Keep on the Shadowfell; I remember liking both the kobold hideout early in the adventure with the room having the waterfall and two entrances to enter. I also liked the last room where you battles the BBEG with the partially open portal.
 


The whole water level from Ghost Tower of Inverness was very cool. Or at least I remember it as being very cool. My favorite trap of all time though has to be the 10x10' pit trap 30' inside cave entrance A in Keep on the Borderlands. First trap I ever fell into. Didn't die. Laid waste to the Kobolds inside. Awesome. I also remembered to jump it when I did a solo speed run of the module with a higher level fighter. Ahh, memories.
Inverness was fun. We did it in the 80s using the pre-gen characters and with a timer just like rpga.
 

I just (re)discovered this thread. I haven't played or run too many published adventures, but I'll nominate the maze at Xonthal's tower from Rise of Tiamat. I have even run that section just as a stand-alone adventure for a different group.
 

In Tower, Temple, and Tomb (2E) there was a particular trap that was... hilarious. The party enters a large hall through and archway, with several doors leading off of it. Each of the doors are trapped, but does not trigger if the find/remove traps roll fails.

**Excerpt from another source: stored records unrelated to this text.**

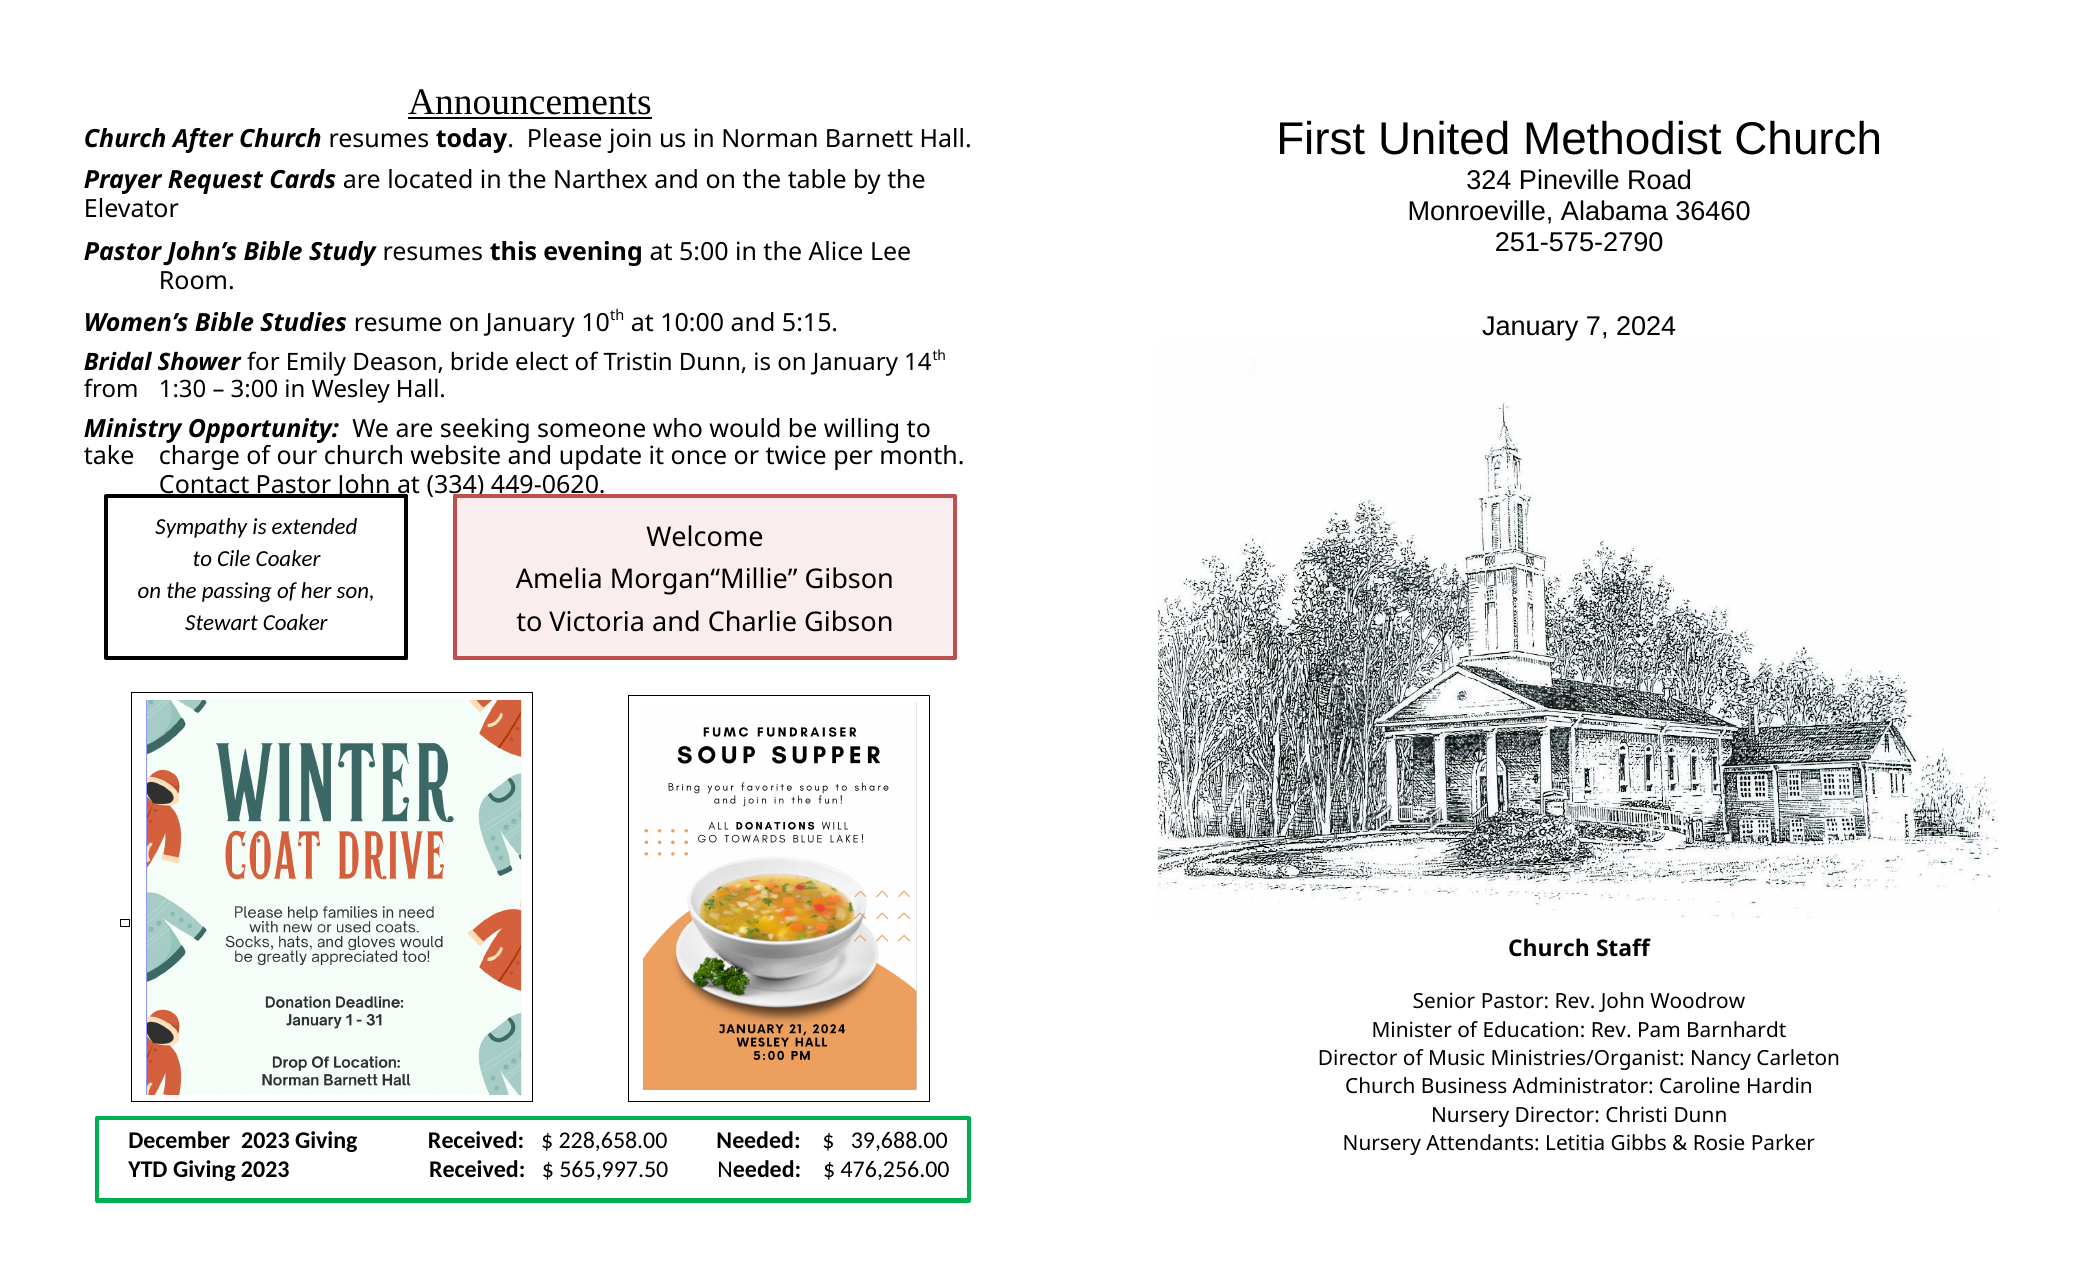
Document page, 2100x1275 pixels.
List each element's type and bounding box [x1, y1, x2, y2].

picture [643, 702, 917, 1090]
picture [146, 700, 522, 1095]
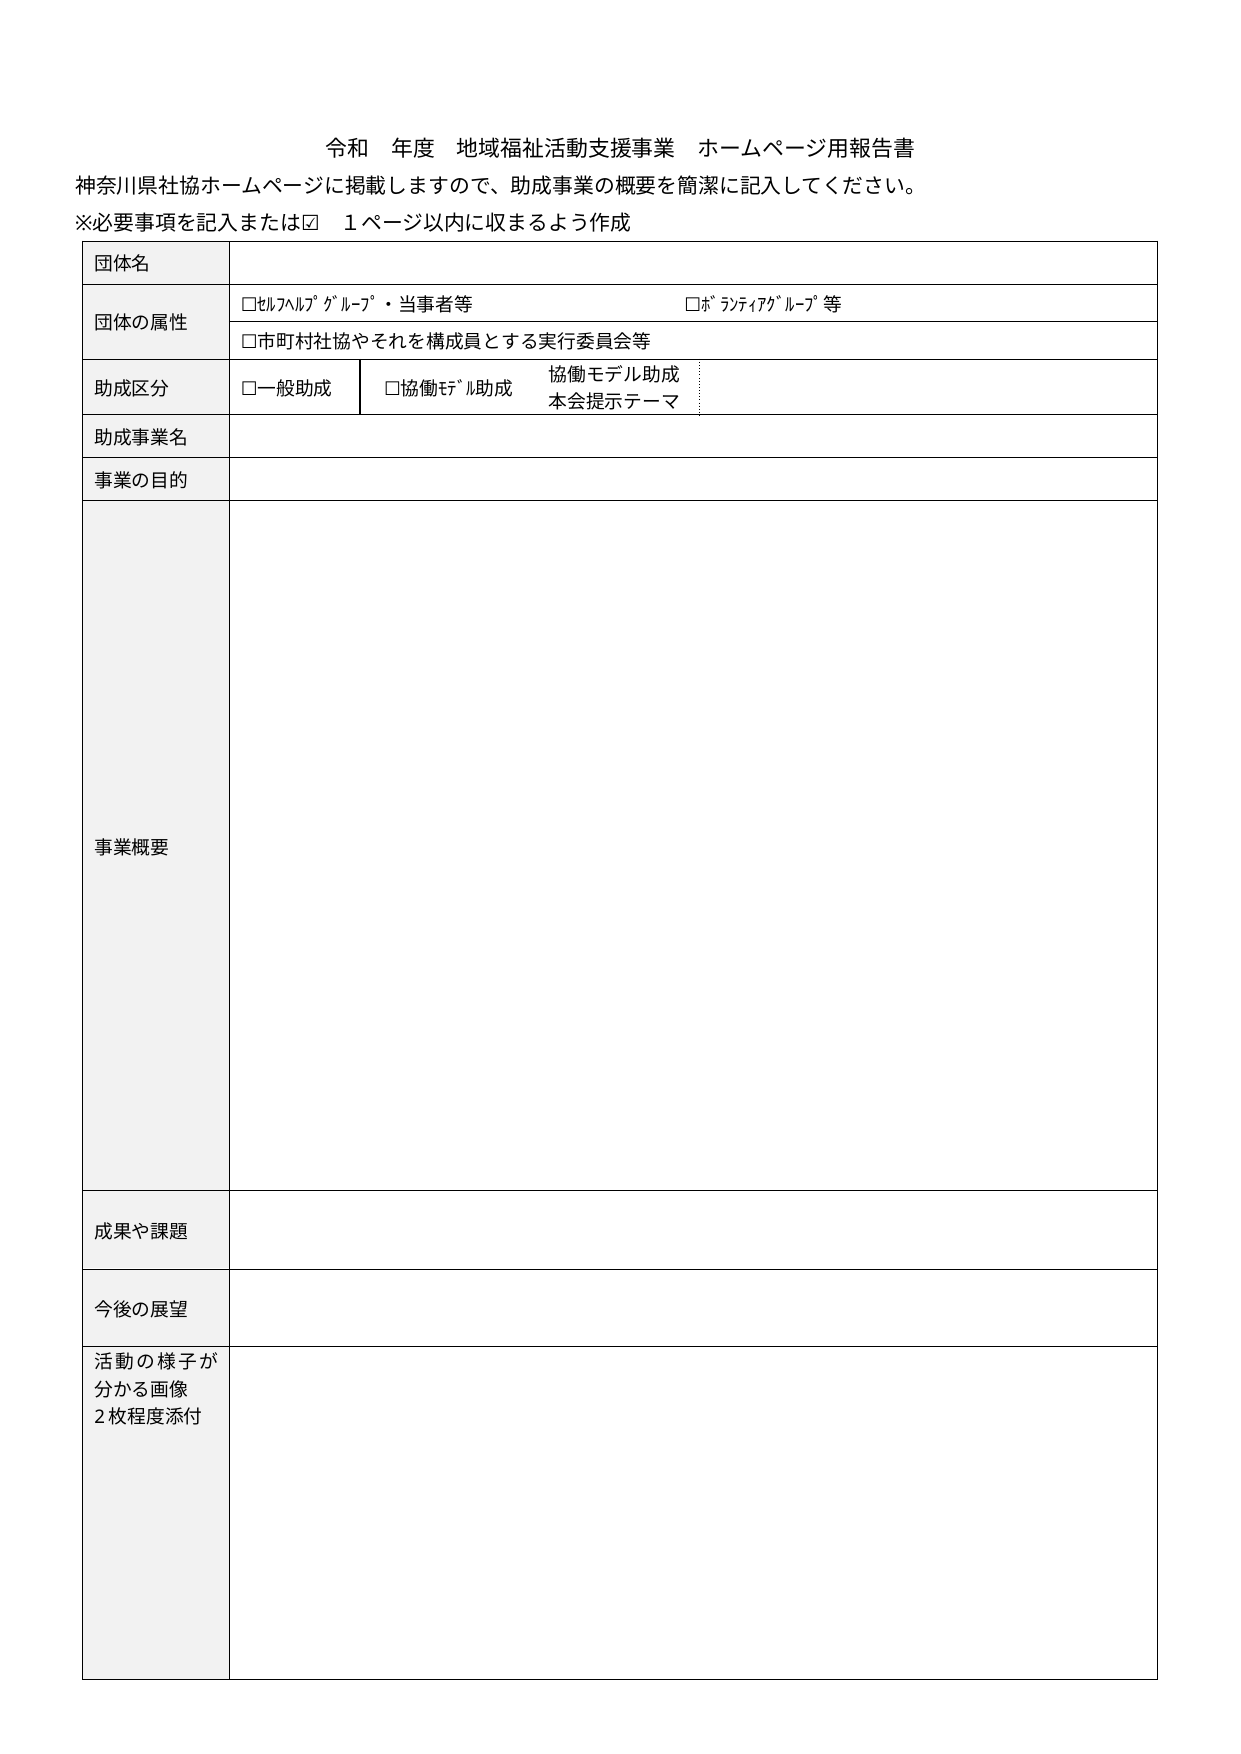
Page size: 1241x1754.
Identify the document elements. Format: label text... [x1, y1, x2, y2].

table_cell 事業の目的 [83, 458, 229, 500]
text 神奈川県社協ホームページに掲載しますので、助成事業の概要を簡潔に記入してください。 [75, 166, 1165, 203]
text 令和 年度 地域福祉活動支援事業 ホームページ用報告書 [75, 128, 1165, 166]
table_cell [230, 1270, 1157, 1346]
table_cell [700, 360, 1157, 414]
table_cell [230, 1347, 1157, 1679]
table_cell 助成事業名 [83, 415, 229, 457]
table_cell ☐ﾎﾞﾗﾝﾃｨｱｸﾞﾙｰﾌﾟ等 [673, 285, 1157, 321]
table_cell ☐一般助成 [230, 360, 359, 414]
table_cell ☐ｾﾙﾌﾍﾙﾌﾟｸﾞﾙｰﾌﾟ・当事者等 [230, 285, 673, 321]
text ※必要事項を記入または☑ １ページ以内に収まるよう作成 [75, 203, 1165, 241]
table_cell 事業概要 [83, 501, 229, 1190]
table_cell 団体の属性 [83, 285, 229, 359]
table_cell ☐市町村社協やそれを構成員とする実行委員会等 [230, 322, 1157, 359]
table_cell ☐協働ﾓﾃﾞﾙ助成 [361, 360, 537, 414]
table_cell [230, 458, 1157, 500]
table_header 団体名 [83, 242, 229, 284]
table_cell 助成区分 [83, 360, 229, 414]
table_header [230, 242, 1157, 284]
table_cell 成果や課題 [83, 1191, 229, 1268]
table_cell [230, 501, 1157, 1190]
table_cell 今後の展望 [83, 1270, 229, 1346]
table_cell [230, 415, 1157, 457]
table_cell 協働モデル助成 本会提示テーマ [537, 360, 699, 414]
table_cell [230, 1191, 1157, 1268]
table_cell 活動の様子が分かる画像 2枚程度添付 [83, 1347, 229, 1679]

Instead, if any of the doors are opened while the trap is active, all hell breaks loose in the room, with spears, arrows, fire, etc. hitting every single spot in the room... except the space in front of the door. It was a reversal on the common trope "you said it's clear, so you open it" mentality often thrown at the party's thief, where the thief is perfectly safe, but the party gets screwed!
 

I really enjoyed the 'thirsty trap' well in the "not-Egypt" tomb chapter in Rise of Tiamat. That whole dungeon (as designed by the loremaster NPC, not the subsequent add-ons) was fun to see the PCs work through.
 

In Tomb of Annihilation, there's a trap that makes you fall into a rotating room filled with a ton of deadly traps. It is difficult to get out of, difficult to disable, and I've always wanted to use it in a dungeon.